Is it possible to detect the keyboard layout in iOS?


Solution

  • I have not been able to find a clean solution to this problem. Maybe this would be worth a TSI ticket to discuss it with Apple employees.

    I know that this will not be a satisfying answer, but I would still like to share my thoughts here for future readers:

    1. Private API of UITextInputMode:

      textField.textInputMode?.value(forKey: "identifierWithLayouts")

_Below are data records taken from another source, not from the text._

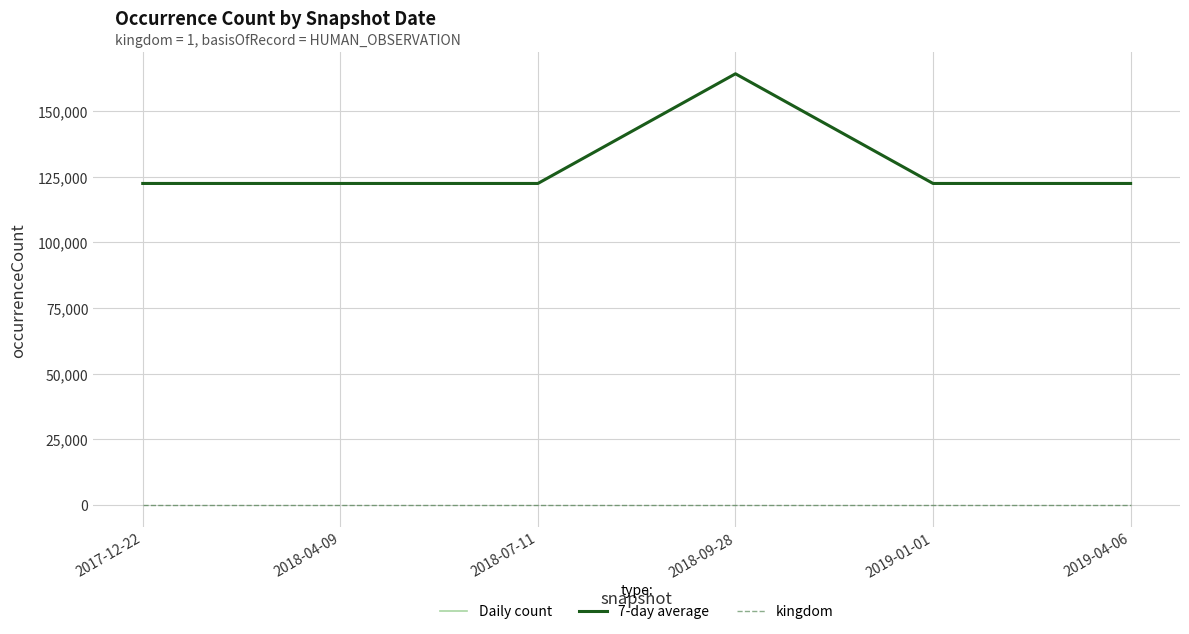

Does the chart have visible grid lines?

Yes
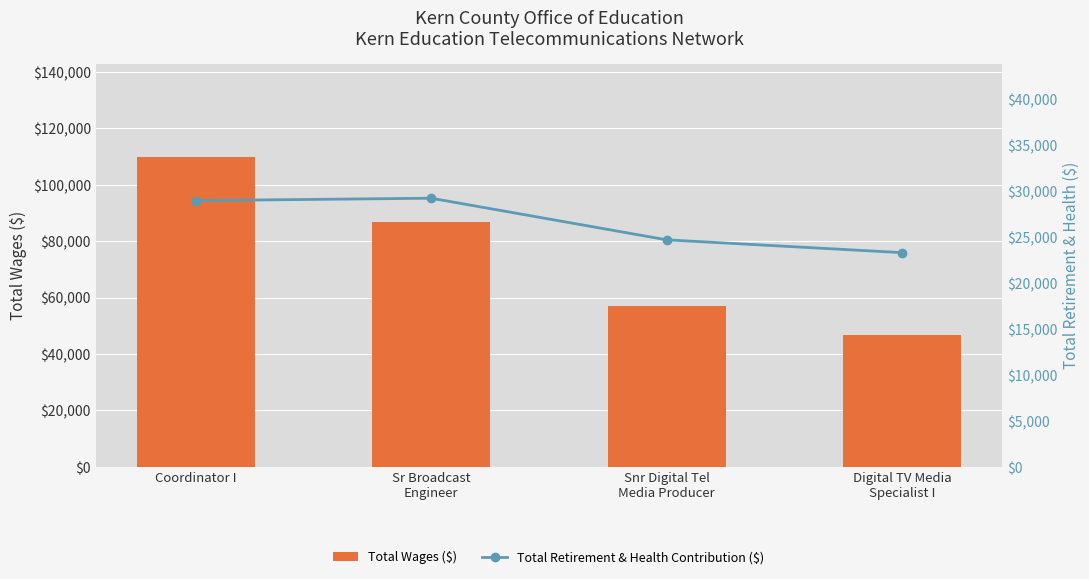

What is the label of the 4th bar from the left?

Digital TV Media
Specialist I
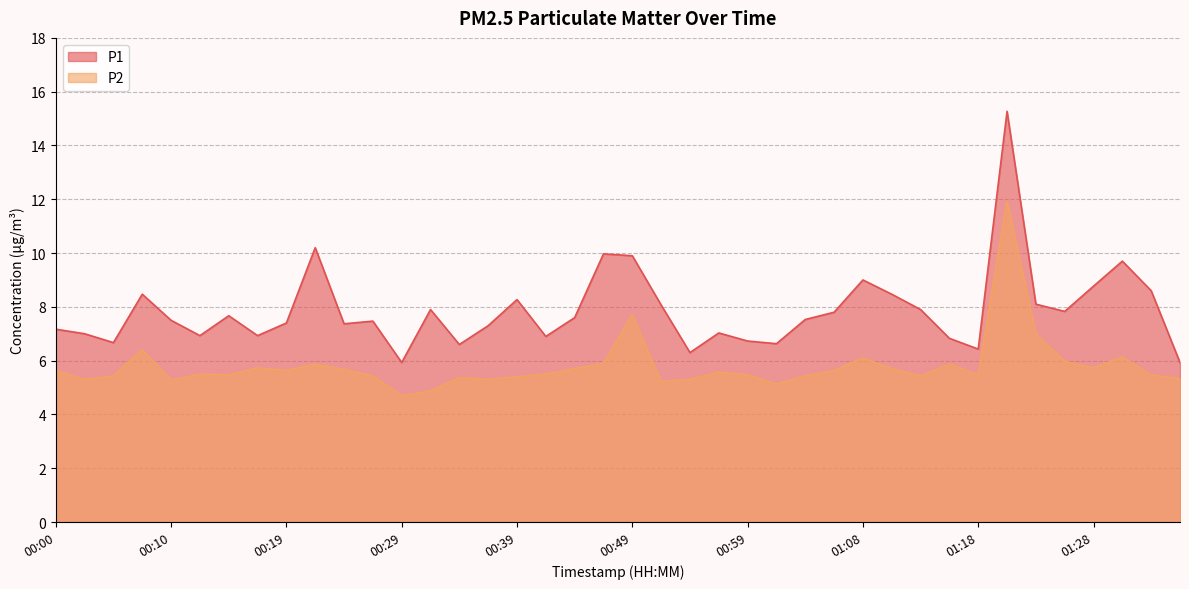

What are all the series names shown in the legend?

P1, P2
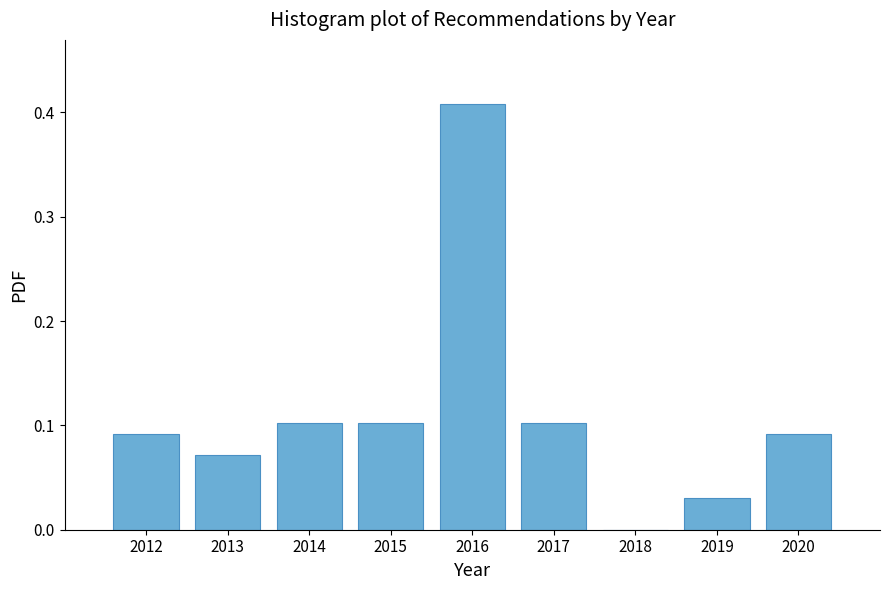

Over which range of the x-axis is the bar tallest?

2015.5 to 2016.5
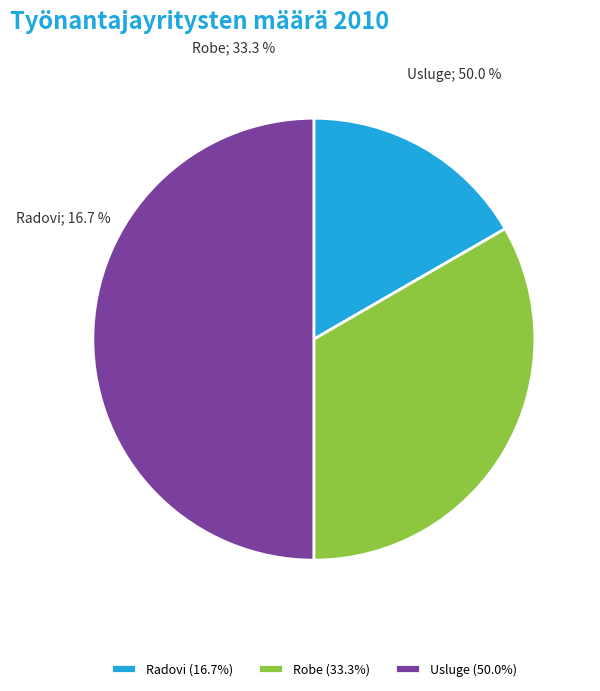

Does any single category account for the majority?

No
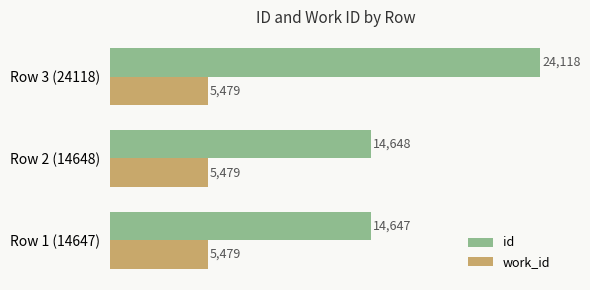

Count the number of categories in the chart.

3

      This will return a string like de_DE@sw=QWERTZ-German;hw=Automatic from which you can infer the keyboard layout.

    2. UserDefaults

      UserDefaults.standard.object(forKey: "AppleKeyboards")

      This will return a list of all keyboards that the user has installed. In most cases, this will only be one language (besides the emoji keyboard). For example:

      Optional(<__NSCFArray 0x600003b8e6c0>(en_US@sw=QWERTY;hw=Automatic,emoji@sw=Emoji))

      You could also iterate over UserDefaults.standard.dictionaryRepresentation() and search for QWERTZ/QWERTY/AZERTY within the values.

    3. With much manual effort, you could maybe encode UITextInputModes to binary data in all ambiguous cases like en_AU. Something like NSKeyedArchiver.archivedData(withRootObject:textField.textInputMode, requiringSecureCoding: false) can then be used to compare binary encodings of the user's textInputMode at runtime.